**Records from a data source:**
----
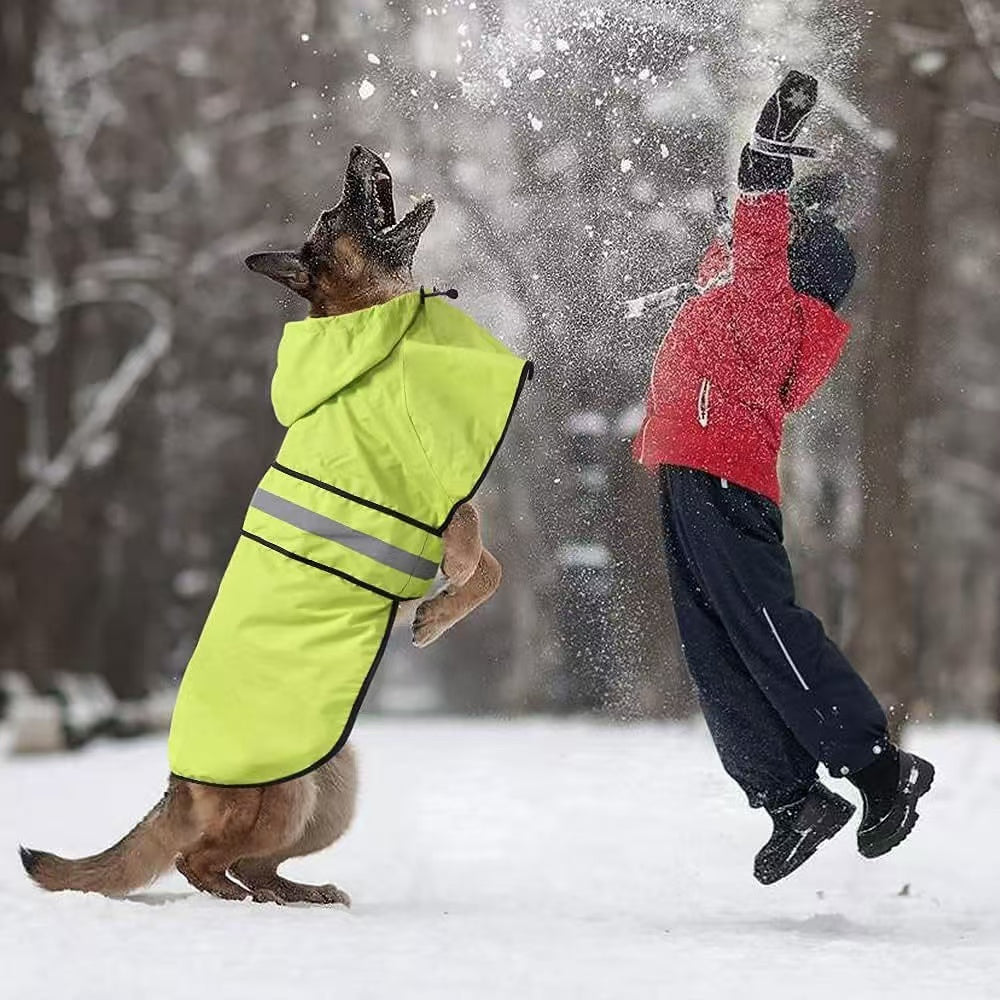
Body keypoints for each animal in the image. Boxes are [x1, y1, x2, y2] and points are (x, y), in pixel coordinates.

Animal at [21, 148, 516, 908]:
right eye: (332, 212)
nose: (360, 152)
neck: (371, 329)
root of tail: (176, 786)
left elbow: (487, 562)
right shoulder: (442, 502)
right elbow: (482, 565)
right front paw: (440, 612)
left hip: (331, 789)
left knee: (254, 865)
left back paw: (299, 897)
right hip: (278, 798)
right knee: (199, 860)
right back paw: (242, 901)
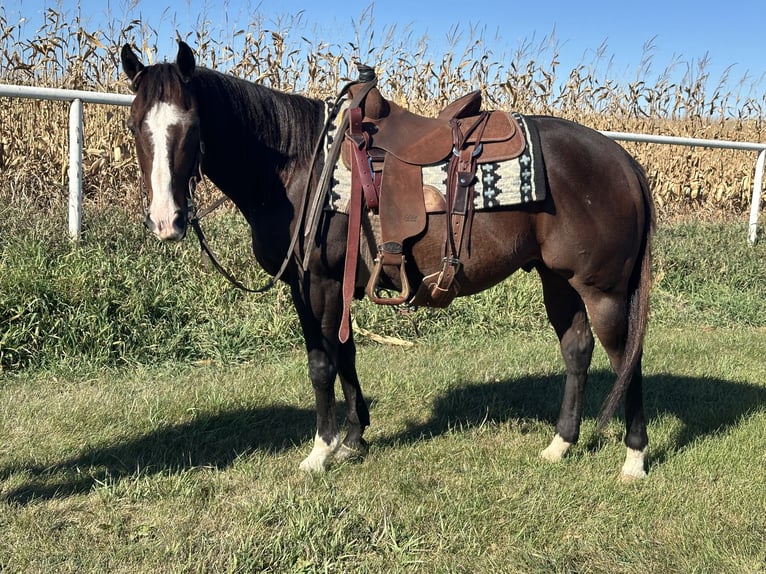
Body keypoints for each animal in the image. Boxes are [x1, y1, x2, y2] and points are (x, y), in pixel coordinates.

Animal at [123, 41, 656, 482]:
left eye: (191, 126)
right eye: (133, 126)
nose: (166, 220)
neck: (299, 166)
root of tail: (624, 161)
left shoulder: (317, 282)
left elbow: (321, 363)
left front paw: (321, 451)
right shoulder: (320, 287)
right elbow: (345, 355)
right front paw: (354, 438)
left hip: (603, 290)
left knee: (625, 358)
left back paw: (634, 459)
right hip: (558, 280)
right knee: (577, 350)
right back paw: (560, 445)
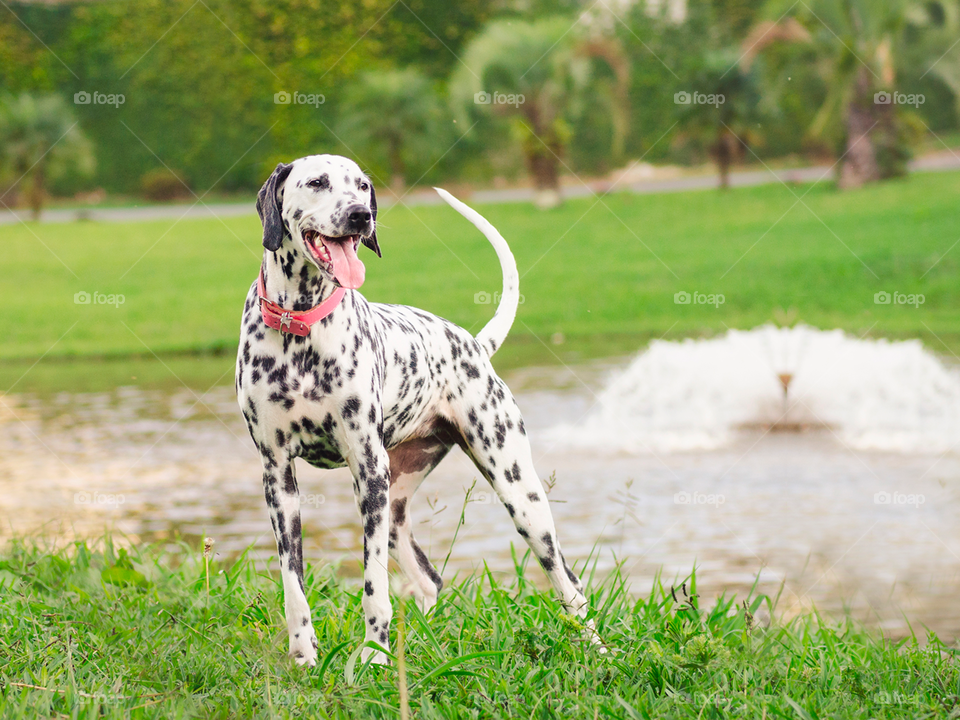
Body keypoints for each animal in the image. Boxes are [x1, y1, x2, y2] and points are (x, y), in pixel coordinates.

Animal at [234, 155, 592, 668]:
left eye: (363, 186)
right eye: (317, 182)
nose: (361, 215)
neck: (299, 329)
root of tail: (473, 344)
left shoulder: (368, 470)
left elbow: (374, 586)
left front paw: (373, 657)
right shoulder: (278, 478)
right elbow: (293, 586)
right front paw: (304, 656)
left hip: (516, 496)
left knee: (571, 585)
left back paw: (598, 650)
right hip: (395, 509)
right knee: (428, 580)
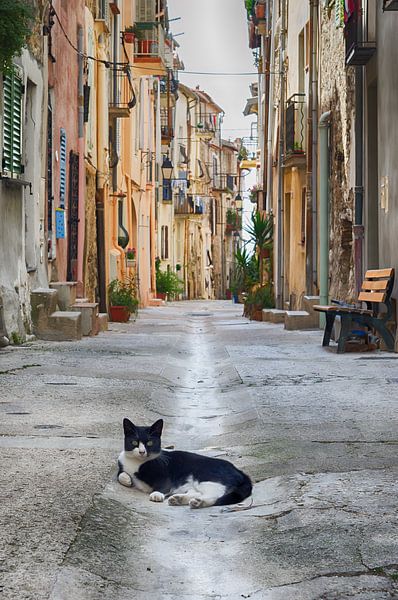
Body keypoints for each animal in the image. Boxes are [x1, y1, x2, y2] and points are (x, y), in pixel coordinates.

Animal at [116, 420, 252, 508]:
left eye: (150, 443)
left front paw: (156, 494)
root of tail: (240, 472)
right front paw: (127, 479)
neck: (137, 462)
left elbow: (163, 485)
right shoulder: (122, 464)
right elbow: (120, 475)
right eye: (134, 442)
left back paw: (198, 502)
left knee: (215, 494)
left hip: (205, 476)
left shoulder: (164, 474)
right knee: (197, 492)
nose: (142, 451)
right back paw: (179, 499)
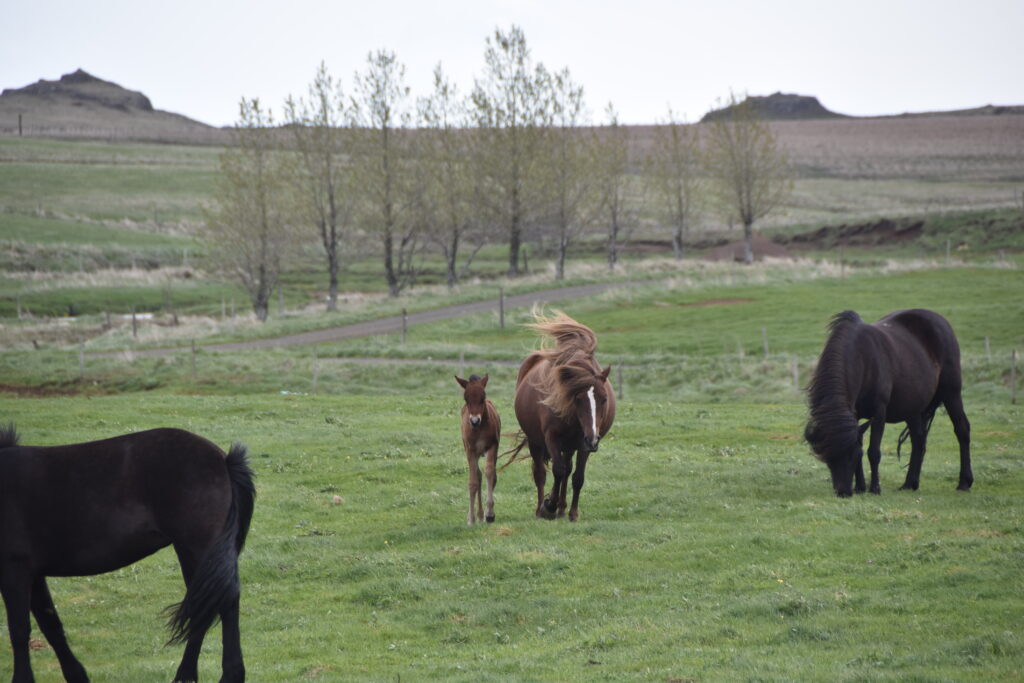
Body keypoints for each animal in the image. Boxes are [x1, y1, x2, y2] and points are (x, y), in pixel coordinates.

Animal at [0, 423, 254, 679]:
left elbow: (19, 630)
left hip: (198, 551)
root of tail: (223, 459)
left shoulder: (14, 569)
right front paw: (77, 675)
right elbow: (50, 624)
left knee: (219, 604)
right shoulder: (34, 573)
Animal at [458, 374, 501, 524]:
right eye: (466, 398)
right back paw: (479, 514)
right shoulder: (470, 450)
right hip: (474, 453)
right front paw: (471, 518)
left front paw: (490, 514)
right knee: (478, 475)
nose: (474, 421)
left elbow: (490, 472)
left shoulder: (492, 445)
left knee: (488, 475)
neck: (479, 429)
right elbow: (473, 482)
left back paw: (483, 514)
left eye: (483, 397)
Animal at [509, 313, 614, 520]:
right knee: (541, 474)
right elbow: (557, 471)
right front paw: (548, 506)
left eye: (604, 399)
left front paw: (573, 513)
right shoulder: (551, 437)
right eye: (578, 399)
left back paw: (562, 509)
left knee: (567, 469)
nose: (592, 439)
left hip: (570, 445)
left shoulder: (583, 444)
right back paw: (542, 509)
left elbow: (577, 477)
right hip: (536, 441)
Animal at [802, 309, 970, 497]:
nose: (843, 492)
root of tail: (940, 320)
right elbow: (860, 442)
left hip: (951, 393)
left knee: (962, 429)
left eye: (851, 455)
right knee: (918, 440)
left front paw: (875, 488)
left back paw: (964, 482)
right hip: (913, 409)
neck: (862, 358)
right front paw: (860, 487)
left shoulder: (879, 412)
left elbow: (873, 451)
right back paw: (910, 483)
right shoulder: (855, 415)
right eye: (828, 459)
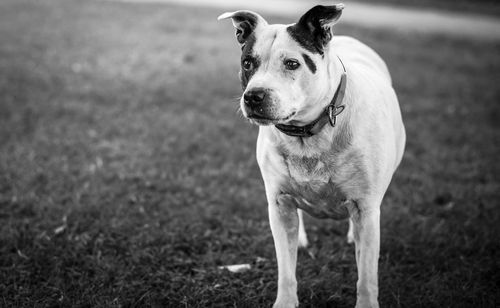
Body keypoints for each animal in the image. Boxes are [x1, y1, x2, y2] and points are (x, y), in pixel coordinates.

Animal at [219, 4, 406, 308]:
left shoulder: (366, 209)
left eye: (292, 63)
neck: (307, 135)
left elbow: (366, 276)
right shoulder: (280, 204)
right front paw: (285, 301)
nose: (254, 96)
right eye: (248, 63)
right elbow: (286, 269)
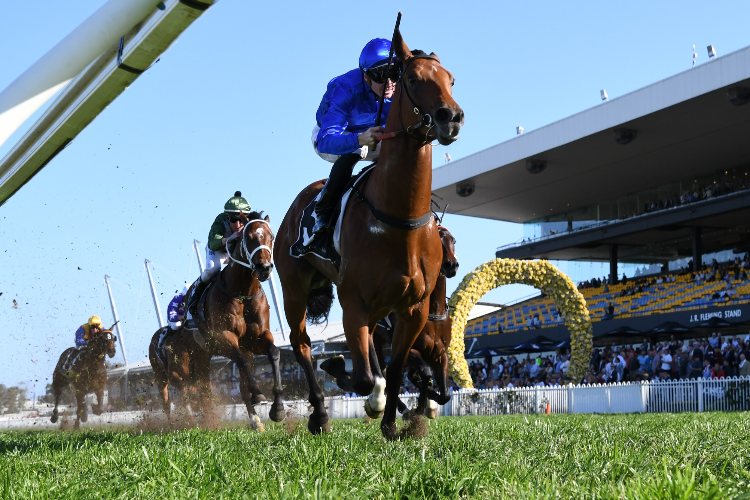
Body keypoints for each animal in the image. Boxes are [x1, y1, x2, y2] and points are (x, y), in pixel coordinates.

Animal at [276, 30, 464, 438]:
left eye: (451, 79)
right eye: (414, 79)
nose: (452, 117)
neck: (398, 221)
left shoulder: (412, 310)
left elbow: (396, 369)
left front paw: (394, 424)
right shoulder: (354, 304)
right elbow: (363, 377)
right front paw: (370, 398)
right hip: (293, 286)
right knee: (301, 345)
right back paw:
----
**Activity:**
In the records above, find the line with "right back paw: (179, 499)" and the line with "nose: (474, 421)". Write out exactly those lines and every one between, with no pictures and no other lines.

**Final answer:**
right back paw: (179, 499)
Body keypoints for each animal in the image. Boxes are [x1, y1, x2, y2] and points are (x, y), in pixel coordinates.

Animal at [0, 423, 254, 679]:
left elbow: (19, 630)
left hip: (198, 551)
root of tail: (223, 459)
left shoulder: (14, 569)
right front paw: (77, 675)
right elbow: (50, 624)
left knee: (219, 604)
right shoulder: (34, 573)
Animal at [458, 374, 501, 524]:
right eye: (466, 398)
right back paw: (479, 514)
right shoulder: (470, 450)
right hip: (474, 453)
right front paw: (471, 518)
left front paw: (490, 514)
right knee: (478, 475)
nose: (474, 421)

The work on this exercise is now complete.